Let’s look at the foundation of this law.

How Coach Average fares in the NFL

Football is inherently random. As the Immaculate Deflection shows, a team can win on a lucky bounce when they’ve only mustered two field goals the entire game.

The outcome of a football game is not that different from the flipping a coin. To show the fallacy of looking at a small sample size, let’s use coin flipping as a model for how Coach Average performs in the NFL.

Using a random number generator, I generated these results for Coach Average’s first 50 games based on his 50% chance of winning each game.

Just for the record, I only made this random sequence once using eight lines of Python. There was no effort to find a sequence that had 6 wins in a row.

Coach Average ripped off a sequence of 9 straight wins starting in game 19. Tom Jackson would be starting his petition for the Hall of Fame.

Moreover, Coach Average wins 31 of his first 50 games, 6 more than the expected 25 wins. Only coaches like Bill Belichick have a better career winning percentage than the 62% of Coach Average. He looks extraordinary even over a sample of 50 games.

I generated a sequence of 200 coin flips, not knowing how many would fit in the visual. Coach Average won 106 of those 200 games for a 53% winning percentage.

With a bigger number of coin flips, the winning percentage gets closer to the expected 50%. That’s the consequence of the Law of Large Numbers, the mathematical reason you should never draw conclusions based on small sample size.

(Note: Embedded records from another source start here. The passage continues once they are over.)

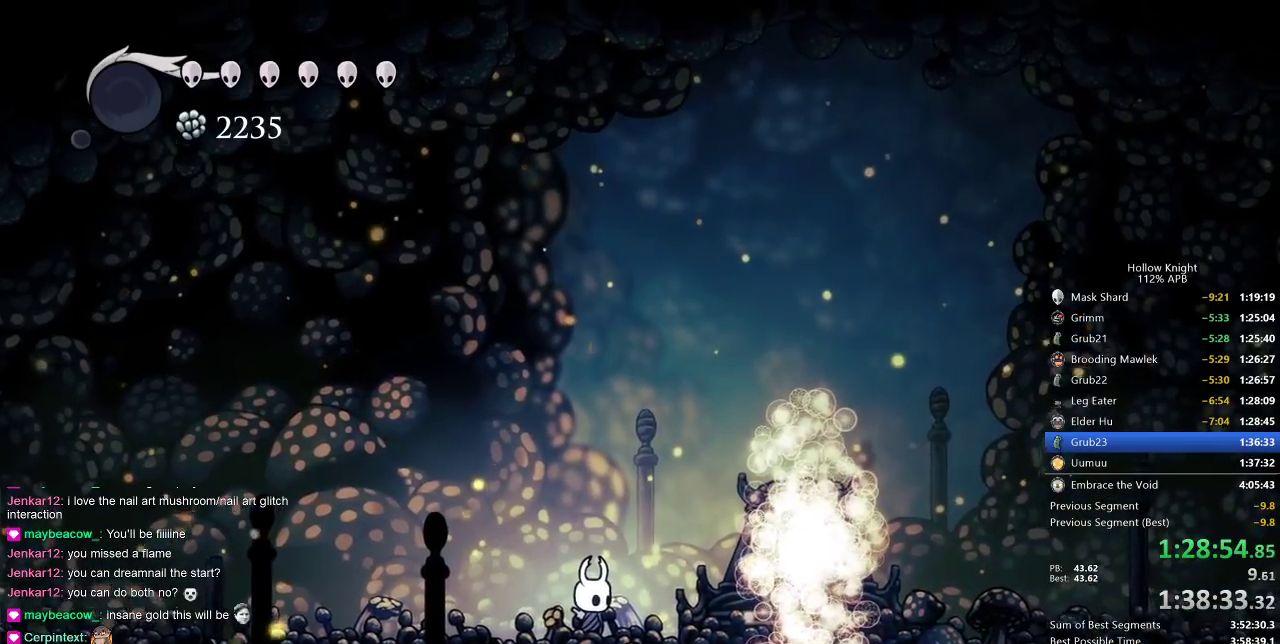
{"keys": [], "events": []}
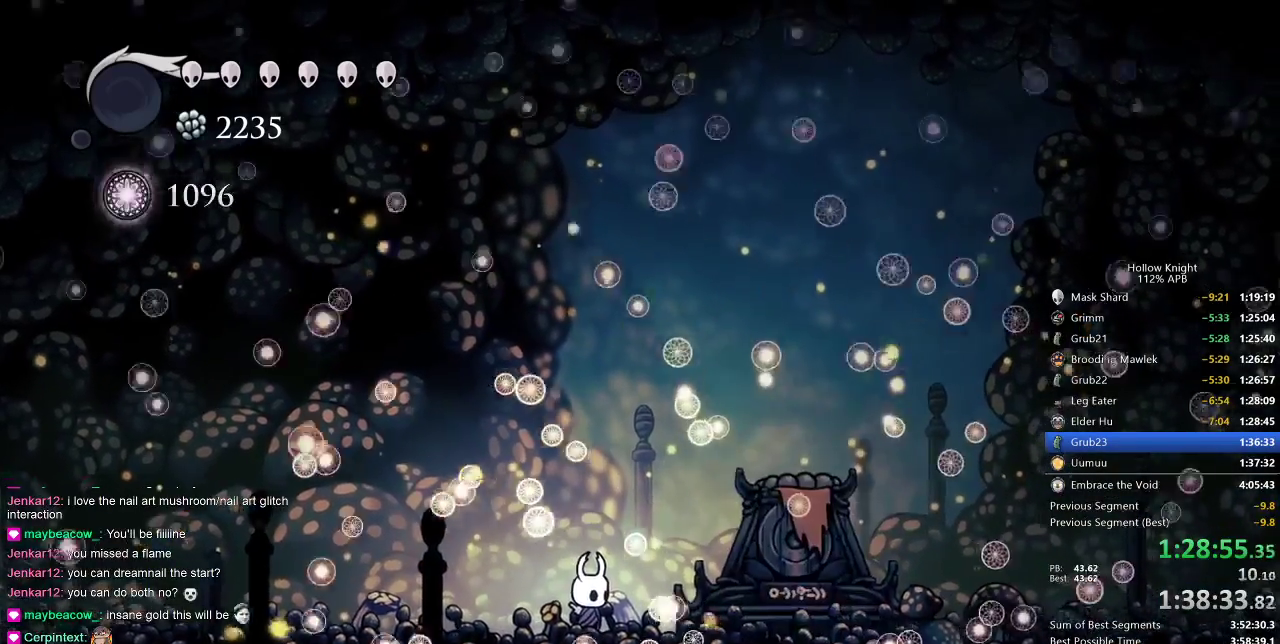
{"keys": [], "events": []}
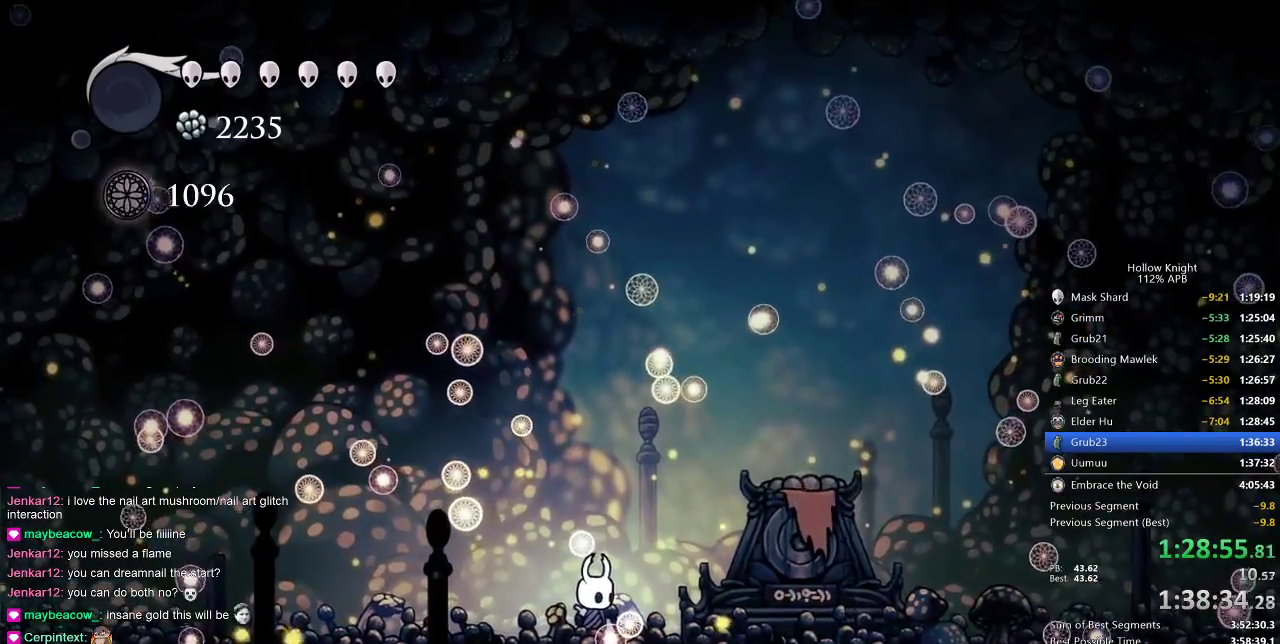
{"keys": [], "events": []}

The famous “Hot Hand” paper

In 1985, Amos Tversky, a Stanford psychology professor, and his colleagues published a paper called The Hot Hand in Basketball: On the Misperception of Random Sequences. They found two key results relevant to Coach Average.

First, they looked sequences of made and missed baskets for two NBA teams and asked whether it looked different from the random flipping of a coin. Does a made basket implied the next basket is more likely to go in? No. Were there more streaks of made baskets than one would expect from random? No.

The sequence of made and missed baskets looked like a random sequence, much like our coin flipping model for Coach Average.

Second, they did a survey in which they gave people a sequence of X’s and O’s to represent made and missed baskets respectively. This experiment isolates the random sequence from anything sports related.

In a truly random sequence, an X follows an X with 50% likelihood. For these sequences, only 32% of participants called this random shooting while 62% called this streak shooting.

People tend see streaks in randomness, just like you probably saw patterns in the wins and losses of Coach Average.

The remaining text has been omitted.